Many of Harmon's colleagues agreed. David C. Anderson, president of the American Anglican Council, was quoted in the Pittsburgh Post-Gazette as comparing Robinson's confirmation to domestic abuse. "We have been beaten up in the Episcopal Church for a long time," he said. "We're not leaving the Anglican Communion but the Episcopal Church now has."
Anderson's group has scheduled a meeting of "Anglican mainstream parishes" (i.e. orthodox leaders) in early October in Plano, Texas, saying it is "committed to remaining part of the Anglican Communion and will find a way for mainstream Anglicans in the Episcopal Church to stay in communion with the Archbishop of Canterbury."
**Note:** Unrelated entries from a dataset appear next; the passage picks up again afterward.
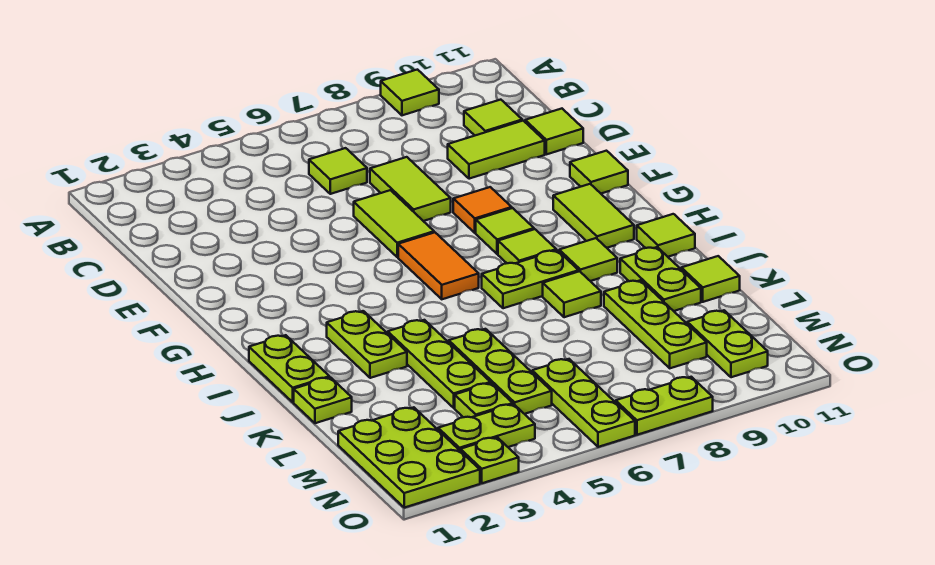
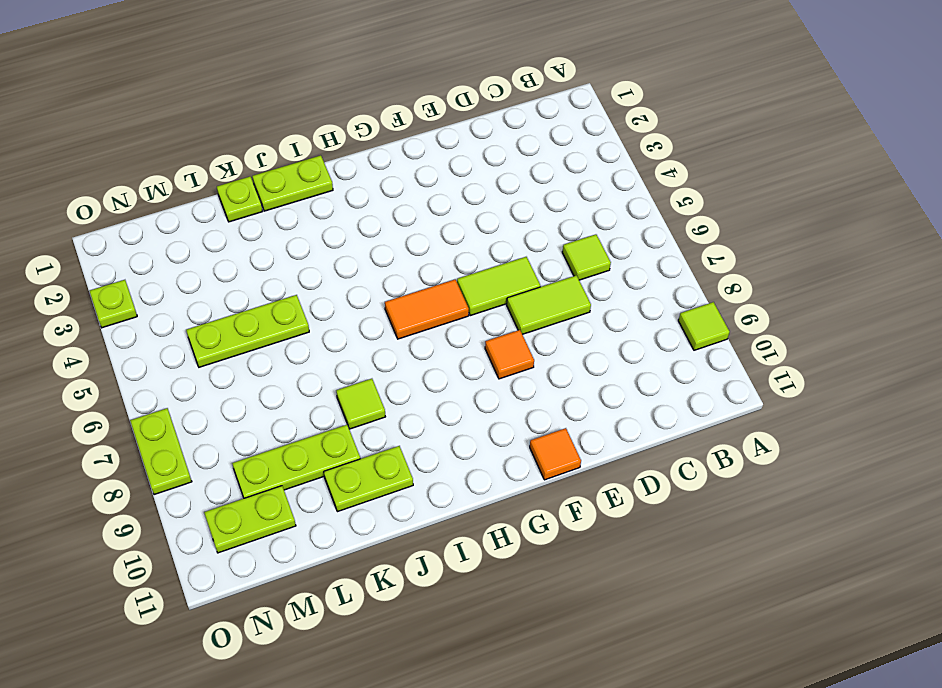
orange 1x1 tile [530,428,581,480] -> lime 1x1 tile [570,151,628,193]
none -> lime 1x1 tile [464,100,522,135]
none -> lime 1x2 tile [448,121,545,179]
none -> lime 1x1 tile [525,109,583,154]
none -> lime 1x1 tile [476,208,534,254]

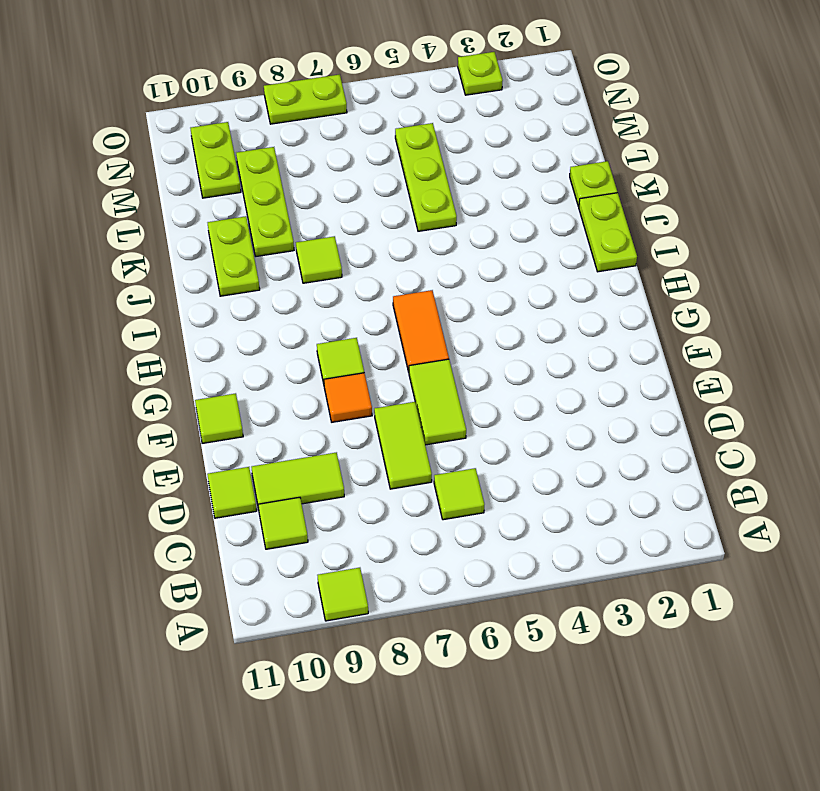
none -> lime 1x2 tile [553,184,634,248]
none -> lime 1x1 tile [498,229,556,263]
none -> lime 1x2 plate [327,311,407,378]
none -> lime 1x2 plate [482,250,579,308]

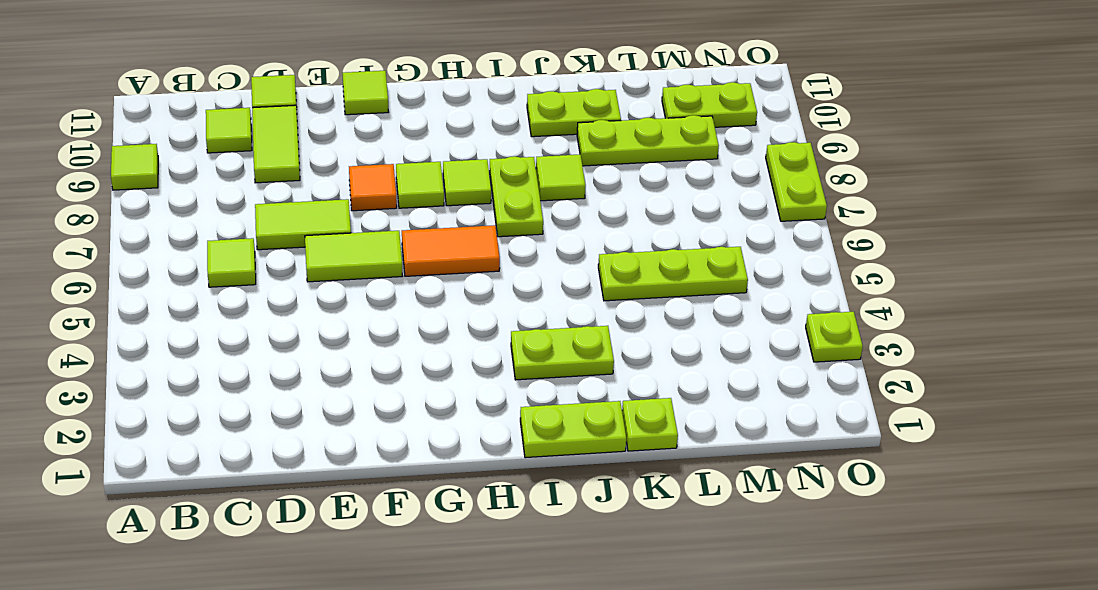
none -> lime 1x2 tile [553,184,634,248]
none -> lime 1x1 tile [559,238,617,281]
none -> lime 1x1 tile [637,214,695,257]
none -> lime 1x3 plate [388,320,490,408]

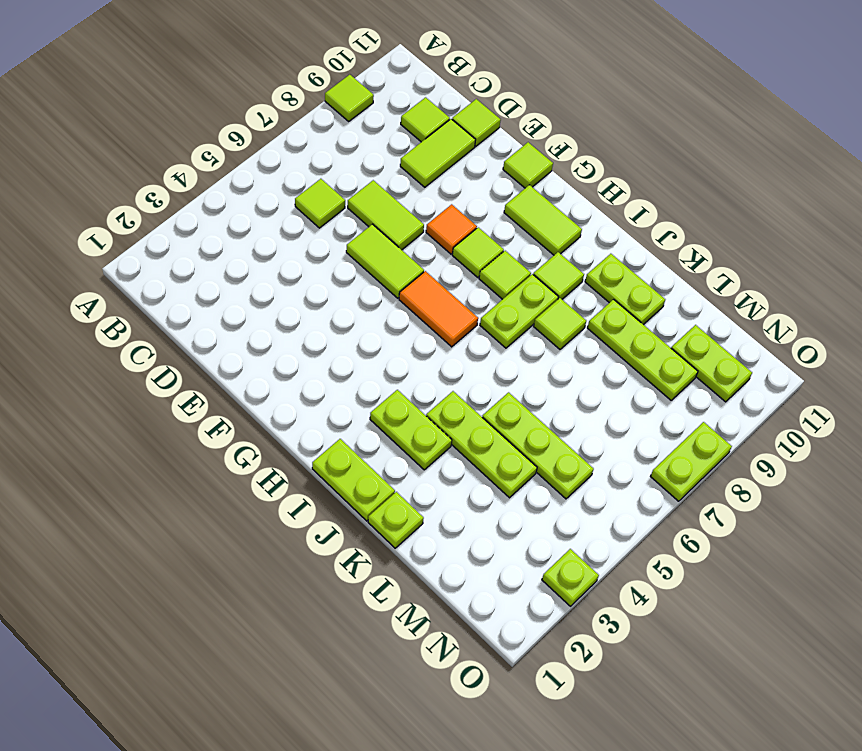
none -> lime 1x1 tile [637,214,695,257]
none -> lime 1x1 tile [681,256,740,302]
none -> lime 2x3 plate [338,407,480,508]
none -> lime 1x1 plate [455,383,513,417]

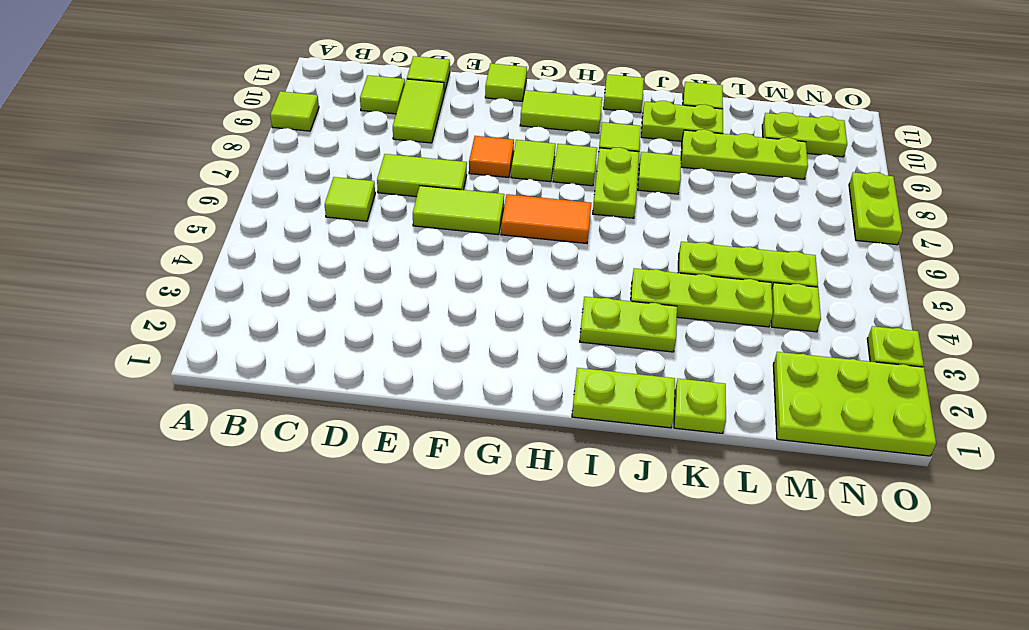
none -> lime 1x3 plate [532,359,635,447]
none -> lime 1x2 plate [438,404,535,450]

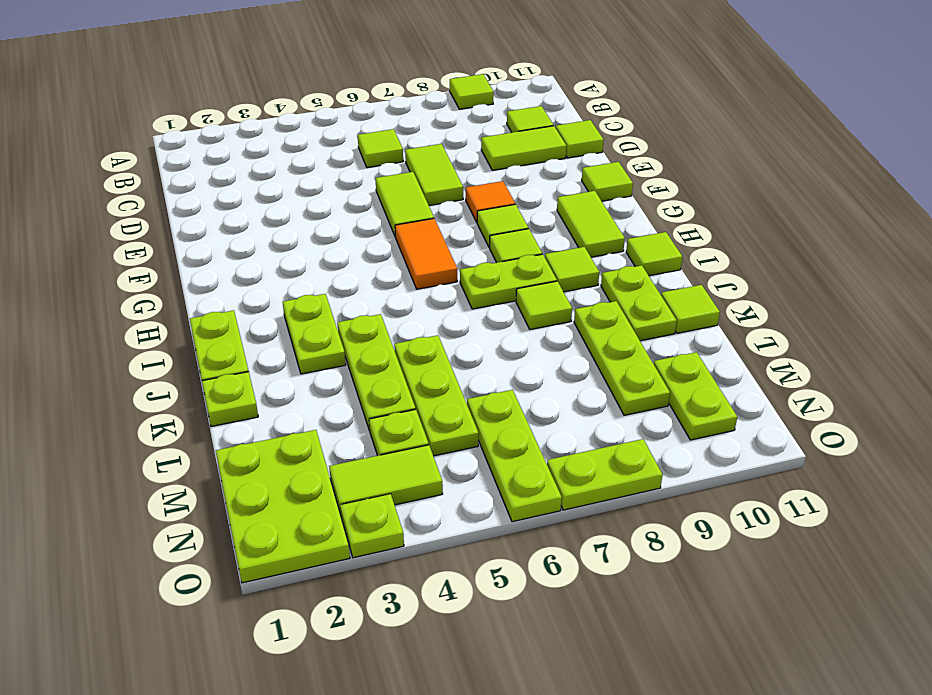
lime 1x2 tile [329,445,443,515] -> lime 1x2 plate [438,404,535,450]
In the meantime, Anderson says, both sides in the debate need to be careful. It's important for us not to act precipitously, foolishly or emotionally, but to take godly council and baby steps," he told Reuters.
"We're not going anywhere," Fort Worth, Texas, Bishop Jack Iker told the Ft. Worth Star-Telegram. "We've voted to maintain the traditional teachings of the church. The people who voted for [Robinson's consecration] are the ones who have split."